▸ Data provided:
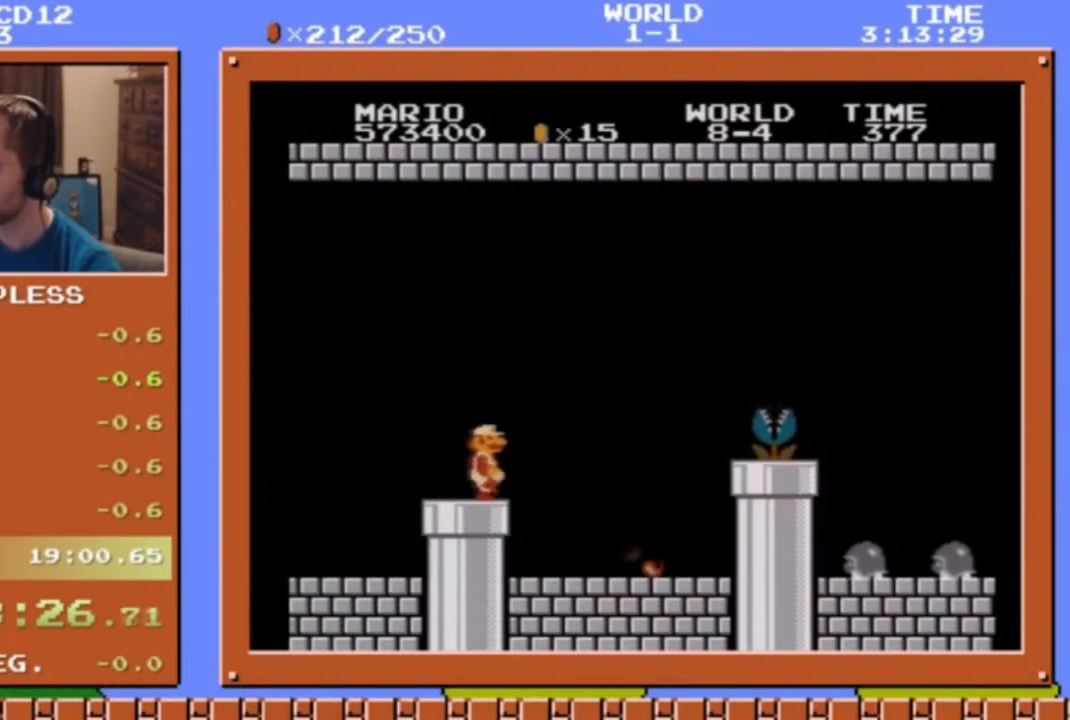
Gameplay with a controller (Nintendo layout); each line is a JSON object with the inputs held at the frame after it. "events" lists button and stick changes between this image and that frame as [ms after this image, input, new state], when the widget could be followed in between. Not read: L3 R3.
{"buttons": ["B", "DPAD_RIGHT"], "events": []}
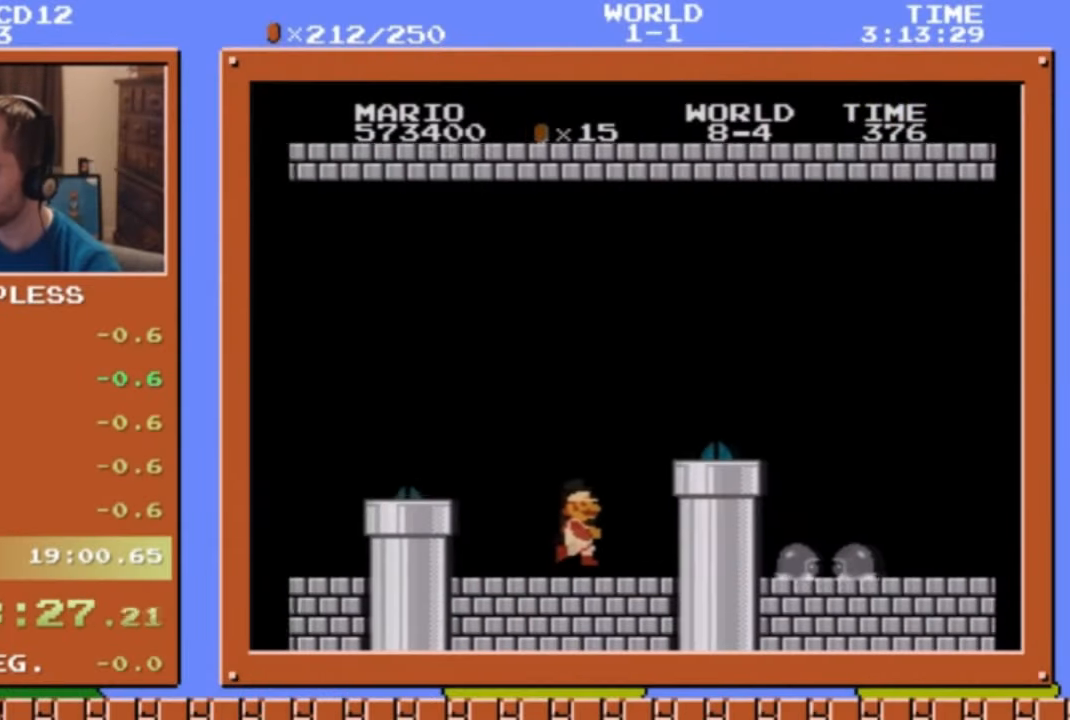
{"buttons": ["B", "DPAD_RIGHT"], "events": [[67, "A", "down"], [368, "A", "up"]]}
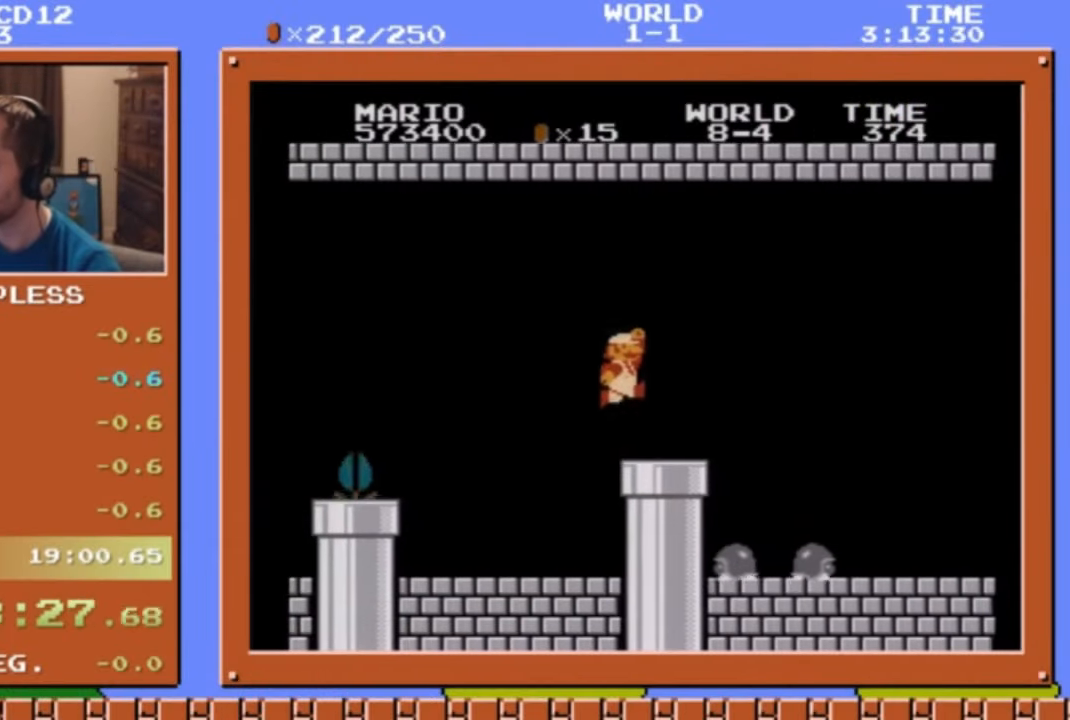
{"buttons": ["B", "DPAD_RIGHT"], "events": [[268, "A", "down"], [469, "A", "up"]]}
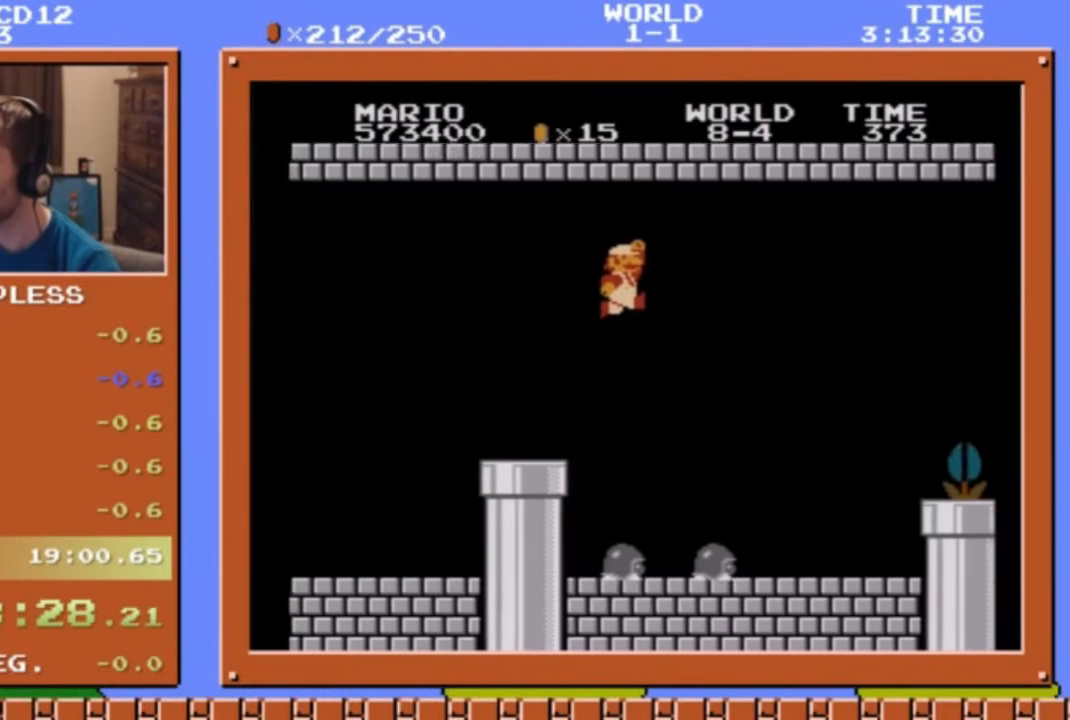
{"buttons": ["B", "DPAD_RIGHT"], "events": []}
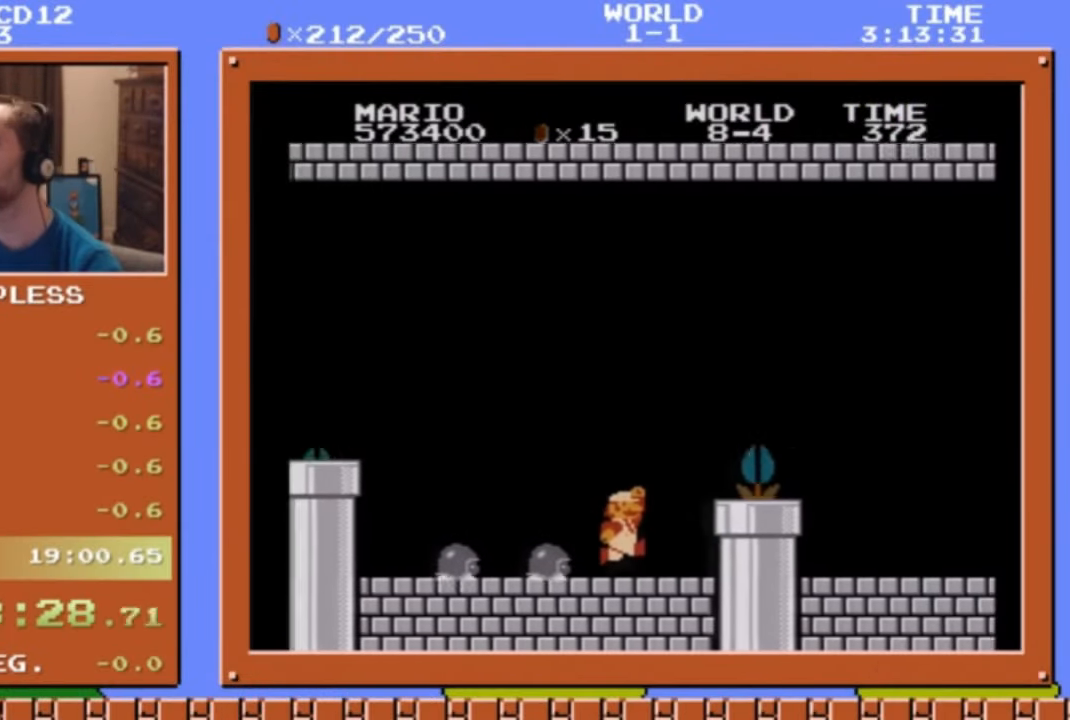
{"buttons": ["B", "DPAD_RIGHT"], "events": [[100, "A", "down"], [234, "A", "up"]]}
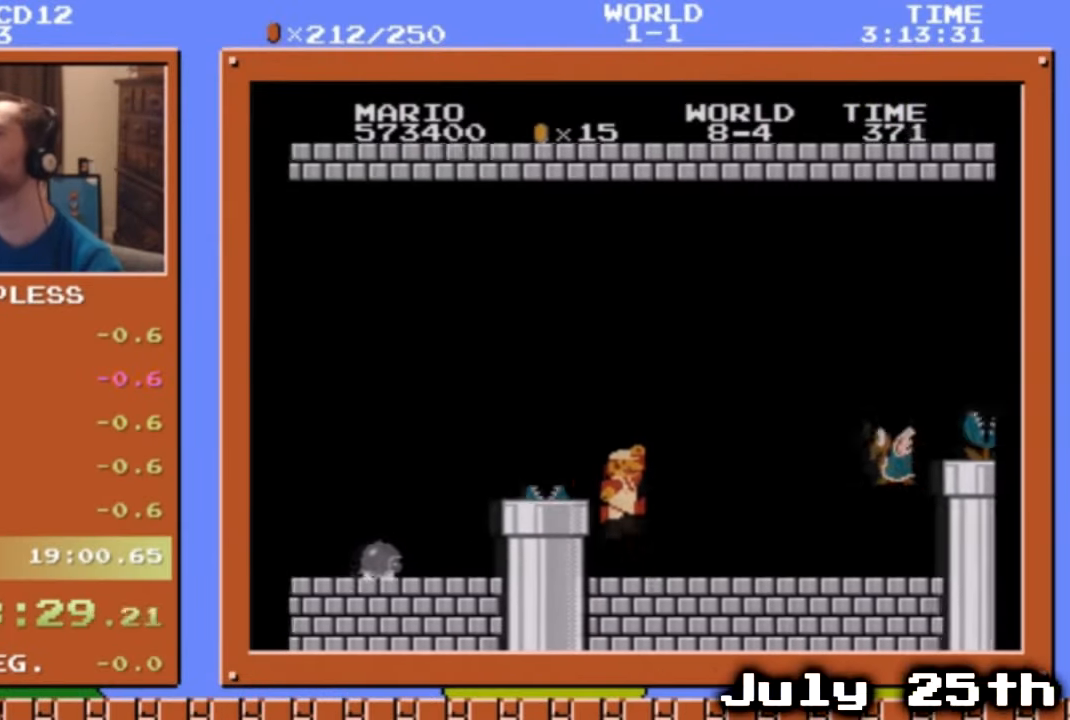
{"buttons": ["A", "DPAD_RIGHT"], "events": [[201, "A", "down"], [335, "B", "up"]]}
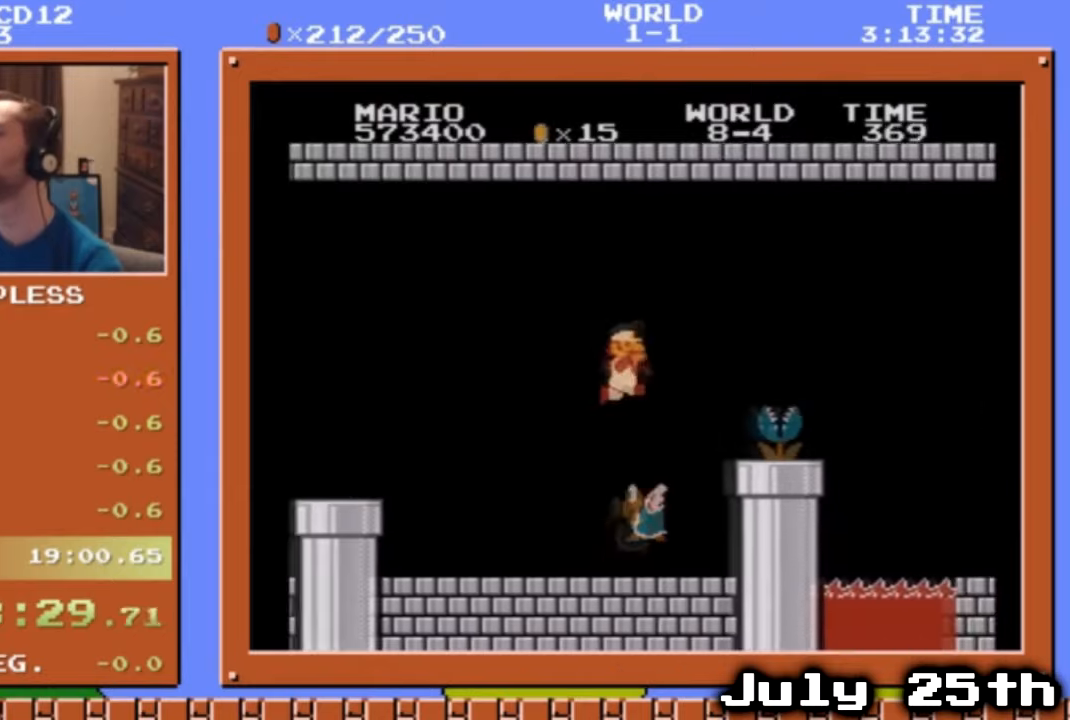
{"buttons": ["B", "DPAD_UP", "DPAD_RIGHT"], "events": [[34, "B", "down"], [134, "A", "up"], [436, "DPAD_UP", "down"]]}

▸ Exercise brief:
Look through the records and gather each line with the word "buttons".

▸ Response to the task:
{"buttons": ["B", "DPAD_RIGHT"], "events": []}
{"buttons": ["B", "DPAD_RIGHT"], "events": [[67, "A", "down"], [368, "A", "up"]]}
{"buttons": ["B", "DPAD_RIGHT"], "events": [[268, "A", "down"], [469, "A", "up"]]}
{"buttons": ["B", "DPAD_RIGHT"], "events": []}
{"buttons": ["B", "DPAD_RIGHT"], "events": [[100, "A", "down"], [234, "A", "up"]]}
{"buttons": ["A", "DPAD_RIGHT"], "events": [[201, "A", "down"], [335, "B", "up"]]}
{"buttons": ["B", "DPAD_UP", "DPAD_RIGHT"], "events": [[34, "B", "down"], [134, "A", "up"], [436, "DPAD_UP", "down"]]}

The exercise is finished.